В области человеческого духа бывают явления, которые почти невозможно подвести под обычные общепринятые понятия.
Творчество Николая Клюева принадлежит именно к числу таких явлений.
Назвать его: «художником», «поэтом», «писателем», «певцом» – значит сказать правду и неправду. Правду – потому что он «художник», и «поэт», и «писатель», и «певец». Неправду – потому что он по своему содержанию бесконечно больше всех этих понятий.
Даже наиболее идущее к нему слово «религиозный» в наше время всяческих подделок и лжи звучит безнадёжно-бесцветно.
«Песни» Николая Клюева – это пророческий гимн Голгофе.
Говорю «пророческий» – потому что в них раскрывается вся полнота нового «голгофского» религиозного сознания, не только мученичество, не только смерть, – но и победа, и воскресение.
В них звучит отклик тех песен, которые пели мученики Колизея[1] и древние братья на испанских кострах, – но в них же слышится новый, вдохновенно-радостный голос прощённой земли, освобождённого мира.
Это не выдумка – это живой опыт, это творческое прозрение. Здесь уже не только литература, не только «стихи» – здесь новое религиозное откровение. Если хотите, «поэзия», – но в каком-то высшем смысле, когда поэт становится пророком.
«Песни» Клюева по содержанию своему имеют два основных начала:
Вселенское – в том смысле, что в них выражается не односторонняя правда того или иного «вероисповедания», а общечеловеческая правда полноты вселенского религиозного сознания.
И национальное – в том смысле, что раскрывается это вселенское начало в чертах глубоко русских, если можно так выразиться, плотяных, чернозёмных, подлинных, национальных.

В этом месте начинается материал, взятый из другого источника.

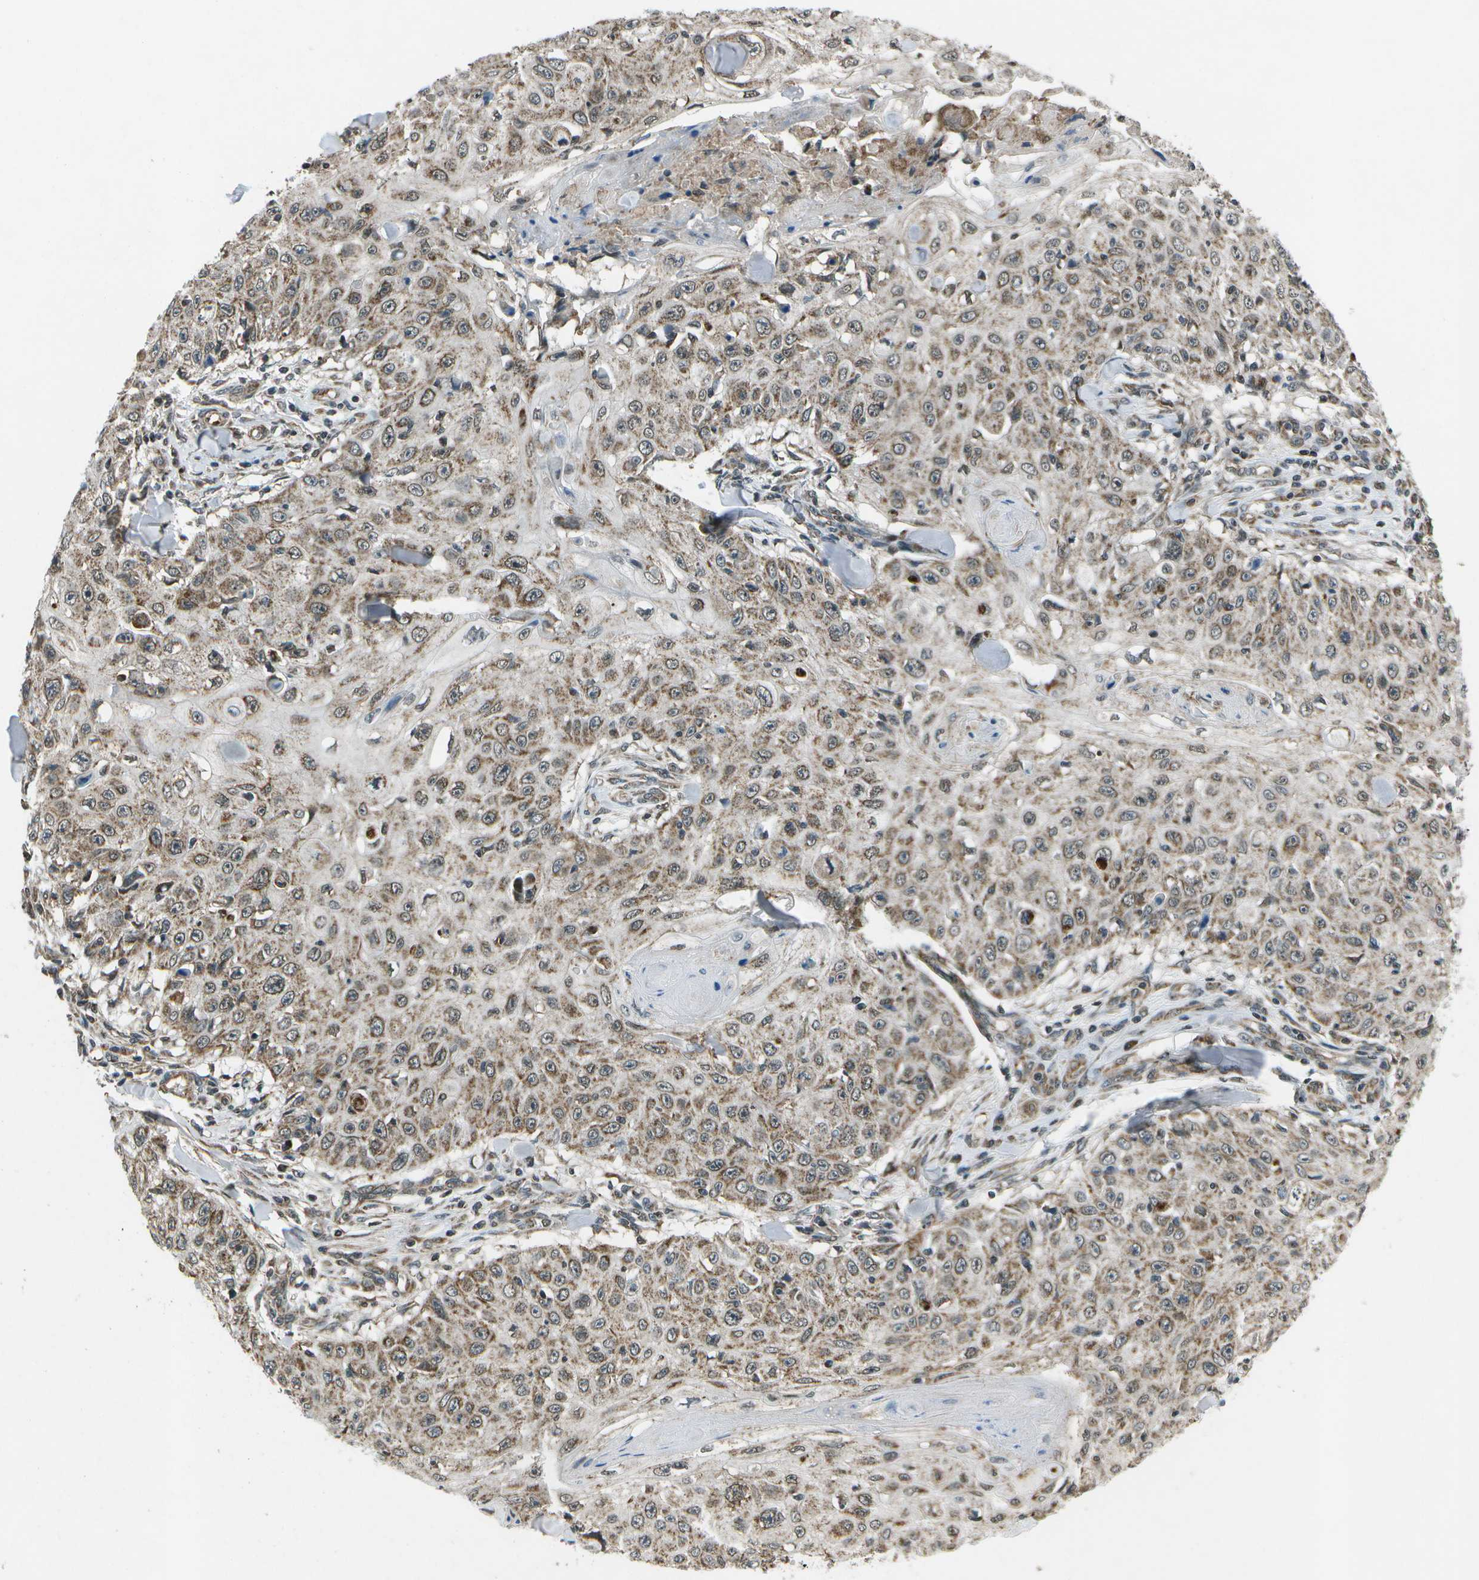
{"staining": {"intensity": "moderate", "quantity": ">75%", "location": "cytoplasmic/membranous"}, "tissue": "skin cancer", "cell_type": "Tumor cells", "image_type": "cancer", "snomed": [{"axis": "morphology", "description": "Squamous cell carcinoma, NOS"}, {"axis": "topography", "description": "Skin"}], "caption": "Approximately >75% of tumor cells in human skin cancer (squamous cell carcinoma) demonstrate moderate cytoplasmic/membranous protein staining as visualized by brown immunohistochemical staining.", "gene": "EIF2AK1", "patient": {"sex": "male", "age": 86}}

В настоящей вступительной статье я ставлю себе задачей раскрыть голгофское содержание «Песен» Николая Клюева и показать, в чём лежит внутренний смысл его новых откровений.
Мировой процесс – это постепенное воплощение «Царствия Божия на земле», постепенное освобождение земли от рабства внешнего: господства одних над другими, и рабства внутреннего: господства страдания, зла и смерти. «Освобождение земли» на языке религиозном должно быть названо искуплением. Путь к этому освобождению должен быть назван голгофским. Не дано «искупление» как подвиг единого Агнца – оно дастся как усилие всей земли. Голгофа же Христова – первое слово освобождения, первый Божественный призыв обращённый к земле: взять крест и идти на распятие – не в муку вечную, а в жизнь вечную. История мира – это восхождение на лобное место, это позорная казнь на кресте, это «Боже мой, Боже мой! вскую оставил Мя еси»[2], это предсмертные муки Богочеловека и всепокоряющая радость Воскресения.
Понимание искупления как творческого усилия всей земли и мирового процесса – как Голгофы – ведёт к двум основным выводам:
Новому учению о всеобщей ответственности.
Новому учению о будущей жизни.
«Каждый из нас за всех виноват» (мысль Достоевского) – это лишь робкий намёк на правду.
Голгофское понимание жизни раскрывает больше: не за всех виноват, а во всём виноват[3]. Каждое позорное пятно на совести человечества – позорное пятно и на моей совести. Каждый постыдный поступок мой – постыден для всей земли. Если «освобождение» общее – «искупление» общее, то и грех и преступление – общее дело[4].
Для голгофского сознания нет чужих грехов, чужих страданий. Я – убийца, я – растлитель, я – осквернил светлые ризы Божии. Но я же плачу кровавыми слезами раскаяния, я – свершаю великий подвиг любви, я – вхожу на костёр за Правду, я – приношу свою агнчую кровь во искупление опозорённой земли[5].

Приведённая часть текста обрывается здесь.